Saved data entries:
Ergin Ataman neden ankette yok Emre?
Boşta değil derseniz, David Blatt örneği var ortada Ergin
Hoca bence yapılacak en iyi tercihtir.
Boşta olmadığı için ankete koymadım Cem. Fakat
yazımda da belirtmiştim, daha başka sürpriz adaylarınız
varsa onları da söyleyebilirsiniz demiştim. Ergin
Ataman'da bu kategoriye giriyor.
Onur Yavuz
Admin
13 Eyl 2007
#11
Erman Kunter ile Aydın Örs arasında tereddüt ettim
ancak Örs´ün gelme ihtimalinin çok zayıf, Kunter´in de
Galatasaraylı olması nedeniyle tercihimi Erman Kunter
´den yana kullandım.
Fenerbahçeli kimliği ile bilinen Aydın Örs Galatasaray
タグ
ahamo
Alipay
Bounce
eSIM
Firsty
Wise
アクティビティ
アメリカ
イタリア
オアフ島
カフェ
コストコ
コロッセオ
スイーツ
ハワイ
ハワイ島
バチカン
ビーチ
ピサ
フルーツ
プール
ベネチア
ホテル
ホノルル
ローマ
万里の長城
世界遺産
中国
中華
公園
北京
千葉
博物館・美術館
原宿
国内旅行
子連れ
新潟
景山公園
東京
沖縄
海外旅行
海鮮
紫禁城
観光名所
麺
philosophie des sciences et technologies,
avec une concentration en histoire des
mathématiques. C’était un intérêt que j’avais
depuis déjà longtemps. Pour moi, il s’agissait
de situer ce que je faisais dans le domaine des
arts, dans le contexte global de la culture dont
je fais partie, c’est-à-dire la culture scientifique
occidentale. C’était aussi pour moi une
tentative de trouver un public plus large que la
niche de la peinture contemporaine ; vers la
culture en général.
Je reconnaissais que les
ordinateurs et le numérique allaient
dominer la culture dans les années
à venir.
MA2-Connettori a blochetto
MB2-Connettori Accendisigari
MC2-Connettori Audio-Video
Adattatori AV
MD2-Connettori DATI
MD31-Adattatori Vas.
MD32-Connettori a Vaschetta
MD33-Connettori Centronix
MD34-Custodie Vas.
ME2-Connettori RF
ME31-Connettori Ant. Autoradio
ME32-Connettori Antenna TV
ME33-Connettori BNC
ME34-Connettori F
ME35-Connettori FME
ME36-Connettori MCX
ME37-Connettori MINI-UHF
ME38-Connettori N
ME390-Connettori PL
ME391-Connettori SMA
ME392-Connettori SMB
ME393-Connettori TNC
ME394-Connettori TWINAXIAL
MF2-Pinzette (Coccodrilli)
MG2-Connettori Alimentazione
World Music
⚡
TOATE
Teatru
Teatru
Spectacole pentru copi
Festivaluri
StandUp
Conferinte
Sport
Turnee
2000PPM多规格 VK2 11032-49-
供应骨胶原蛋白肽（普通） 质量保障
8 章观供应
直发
==
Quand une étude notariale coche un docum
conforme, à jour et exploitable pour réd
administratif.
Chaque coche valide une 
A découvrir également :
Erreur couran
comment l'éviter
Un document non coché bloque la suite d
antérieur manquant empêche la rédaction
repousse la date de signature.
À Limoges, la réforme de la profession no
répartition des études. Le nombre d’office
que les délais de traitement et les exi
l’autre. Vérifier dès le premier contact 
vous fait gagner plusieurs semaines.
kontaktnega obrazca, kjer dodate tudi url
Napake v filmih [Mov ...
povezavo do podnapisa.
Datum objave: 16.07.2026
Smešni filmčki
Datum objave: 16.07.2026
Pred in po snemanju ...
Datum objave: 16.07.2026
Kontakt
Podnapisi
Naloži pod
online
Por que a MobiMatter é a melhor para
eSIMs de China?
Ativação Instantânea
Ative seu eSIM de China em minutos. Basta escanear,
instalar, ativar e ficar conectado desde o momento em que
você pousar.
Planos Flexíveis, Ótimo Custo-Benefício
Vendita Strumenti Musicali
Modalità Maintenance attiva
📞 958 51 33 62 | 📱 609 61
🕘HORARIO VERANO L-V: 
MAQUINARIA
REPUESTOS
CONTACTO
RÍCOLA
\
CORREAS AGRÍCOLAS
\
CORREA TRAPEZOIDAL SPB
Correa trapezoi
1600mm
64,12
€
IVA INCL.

INSTRUCTIONS TO FOLLOW:
Each line in the data that holds the string "coche" must be returned.

FINISHED TASK:
Quand une étude notariale coche un docum
Chaque coche valide une 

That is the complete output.